Ephemera is a word of Greek origin that refers to experiences evanescent, only lasting a moment. The venue Ephemera — found within Colorado Springs’ culinary collective, COATI Uprise — fosters an environment that encourages guests to live in the moment and experience something impermanent.
Ephemera began as a passion project of pop-up dinners by chefs Ian Dedrickson and Adam Ridens, along with creative curator Jasmine Dillavou. Dedrickson and Ridens became fast friends working together at Chef Brother Luck’s fine-dining establishment, Four. The two later served as bartenders at Axe and the Oak Whiskey House, eventually co-managing the tasting room at Ivywild School. While behind the stick at Axe, the duo showcased their first pop-up dinner.
“I had this dream of doing pop-up dinners, and the reality was first realized in my apartment,” Dedrickson says. “We did this goofy, coursed dinner for friends — and Jasmine put together awesome décor, creating a complementary environment. We decided to try another pop-up, and it turned into more and more.”
Brick + Mortar
Eventually, Ephemera’s dinner events caught the attention of Atlas Restaurant Group. They partnered to create an elevated space within the culinary collective COATI Uprise.
“At COATI, we maintain the idea of immersion, treating the space like a gallery,” Dedrickson says. “Every six to eight weeks, we have a new artist installation that Jasmine curates. The environment is really important to the dining experience.”
The art of Ephemera is essential to their mission and vision, often integrated into their dishes and dinners — and Jasmine Dillavou develops the visual side, cognizant of color, scent and sound.
“I ensure the visual weight of an experience is equal to the culinary,” Dillavou says. “Guests should feel immersed, and both taken away and taken care of.

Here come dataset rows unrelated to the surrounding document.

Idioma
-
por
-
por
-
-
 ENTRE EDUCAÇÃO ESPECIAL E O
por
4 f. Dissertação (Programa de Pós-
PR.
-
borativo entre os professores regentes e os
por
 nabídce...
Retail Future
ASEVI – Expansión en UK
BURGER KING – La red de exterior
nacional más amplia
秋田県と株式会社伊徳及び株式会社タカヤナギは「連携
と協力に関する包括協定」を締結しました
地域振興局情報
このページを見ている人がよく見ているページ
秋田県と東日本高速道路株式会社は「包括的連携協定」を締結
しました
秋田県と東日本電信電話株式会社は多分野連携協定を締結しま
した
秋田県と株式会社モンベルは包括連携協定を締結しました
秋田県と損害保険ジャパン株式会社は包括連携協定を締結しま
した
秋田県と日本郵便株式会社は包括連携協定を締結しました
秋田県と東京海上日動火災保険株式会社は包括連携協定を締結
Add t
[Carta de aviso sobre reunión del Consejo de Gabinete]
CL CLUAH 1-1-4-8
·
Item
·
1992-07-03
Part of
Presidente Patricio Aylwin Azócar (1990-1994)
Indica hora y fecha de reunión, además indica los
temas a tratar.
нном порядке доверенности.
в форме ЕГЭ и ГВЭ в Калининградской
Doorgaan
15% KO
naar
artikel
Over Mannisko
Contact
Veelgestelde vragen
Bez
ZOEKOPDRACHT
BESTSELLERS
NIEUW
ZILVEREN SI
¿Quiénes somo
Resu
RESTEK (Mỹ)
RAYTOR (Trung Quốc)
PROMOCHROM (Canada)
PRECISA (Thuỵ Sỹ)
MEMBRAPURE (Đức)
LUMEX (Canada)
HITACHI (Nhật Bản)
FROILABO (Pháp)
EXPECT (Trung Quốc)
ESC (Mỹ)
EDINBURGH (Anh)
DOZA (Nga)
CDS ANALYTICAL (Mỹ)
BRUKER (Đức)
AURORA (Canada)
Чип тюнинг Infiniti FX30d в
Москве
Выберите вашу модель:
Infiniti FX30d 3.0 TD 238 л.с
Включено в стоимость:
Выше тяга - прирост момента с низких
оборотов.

A culinary experience doesn't stop with the food or sense of taste. It goes beyond that.”
A Culinary Journey
For one dinner, Ephemera paired with Su Cho, a Korean-American artist from Seoul. When developing the menu, Ephemera looked to the colors, concepts and shapes of Cho’s work and asked his mother to teach them proper Korean cooking techniques. Each dish was prepared and presented in a way that honored both Korean traditions and Cho’s artistic creations.
“With our tasting menu, pairings and events, we curate your experience,” says Dedrickson. “You're going to get seven courses with elements and combinations you’d never thought of — and great wines from places you've probably never heard of. We want Ephemera to be a journey into a different world — forget the next hour and a half; just have an exceptional experience brought to you.”
Ephemera plans to provide take-home Thanksgiving meals again this season. “Just pop by here, pick up your meal, ready-to-go, and enjoy each other's company,” says Dedrickson. “Ephemera is known for experimenting, being esoteric and surprising, but Thanksgiving is about tradition and traditional foods. I really appreciate good, simple food done well.”
On Dedrickson’s left forearm is an “old school,” traditional tattoo of a book with a red cover titled, Mise en place. This French phrase meaning “everything in its right place” refers to the setup and preparation required before cooking. Ephemera has everything in its right place to provide unique, immersive memories for those traversing through.